__Task details__.
Name every person mentioned by name in the article on platform engineering and AI below.
(Document excerpt begins)
Across 200 traveling days talking platforms with clients, Rickey Zachary of Thoughtworks has been bombarded with one question in 2025, “Does platform engineering still matter in an AI-driven world?”. 

Lucky for Rickey, the answer is easy. Platform engineering is a fundamental driver of successful AI initiatives. It is both a crucial level for successful AI, and a huge beneficiary of AI in the enterprise. This answer is corroborated from the 2025 DORA report to our State of AI in platform engineering, or simply from conversations with Leah Rivers and James Brookbank who work on Google’s mysterious (but likely incredibly powerful) Internal Developer Platform.

This article is based on insights from our community webinar, Beyond DORA: Metrics, AI and the future of platform engineering.

AI is an amplifier, not a magic wand

The single most critical finding from the State of AI in Platform Engineering and DORA 2025  is that AI’s primary role is to magnify what’s already there. It amplifies the strengths of high-performing organisations and the dysfunctions of struggling ones. Without a solid foundation, localised productivity gains from AI are quickly lost to downstream chaos. This means that simply giving devs AI tools without addressing underlying systemic issues won’t just fail to deliver value; it might make things worse.

As Leah Rivers, Director of Product, Software Foundations at Google explains, the first step should always be to diagnose the system. She advises, “start by understanding what problem it is we're trying to solve”. Too often, teams are pressured into peanut-buttering AI across their workflows without this clarity, driven by "strategy by FOMO". 

This is where the cracks begin to show. 

“When the magic of AI comes in place,  it just exposes a lot of those technical debt issues.  If your documentation is trapped in PDFs or your security policies are inconsistent, an AI agent won't fix it and it will simply fail more efficiently. The problem was there before, and now it's a blocker for your AI strategy". - Rickey Zachary, Global Engineering Platforms Lead at Thoughtworks.
(Document excerpt ends)
(Given records begins)
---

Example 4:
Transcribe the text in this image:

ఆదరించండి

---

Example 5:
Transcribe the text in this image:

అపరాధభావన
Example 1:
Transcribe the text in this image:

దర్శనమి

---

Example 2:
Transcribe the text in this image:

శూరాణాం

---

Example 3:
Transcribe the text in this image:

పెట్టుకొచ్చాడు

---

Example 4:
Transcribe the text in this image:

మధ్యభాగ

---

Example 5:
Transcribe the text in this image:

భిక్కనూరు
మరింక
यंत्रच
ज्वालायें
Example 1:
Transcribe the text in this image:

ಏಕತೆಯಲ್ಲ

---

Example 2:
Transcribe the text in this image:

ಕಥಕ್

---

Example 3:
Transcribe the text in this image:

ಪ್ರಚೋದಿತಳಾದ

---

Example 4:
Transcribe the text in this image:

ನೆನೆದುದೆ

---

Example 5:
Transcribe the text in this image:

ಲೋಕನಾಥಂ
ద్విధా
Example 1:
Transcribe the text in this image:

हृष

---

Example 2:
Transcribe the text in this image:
(Given records ends)
__Result below__.
Rickey Zachary, Leah Rivers, James Brookbank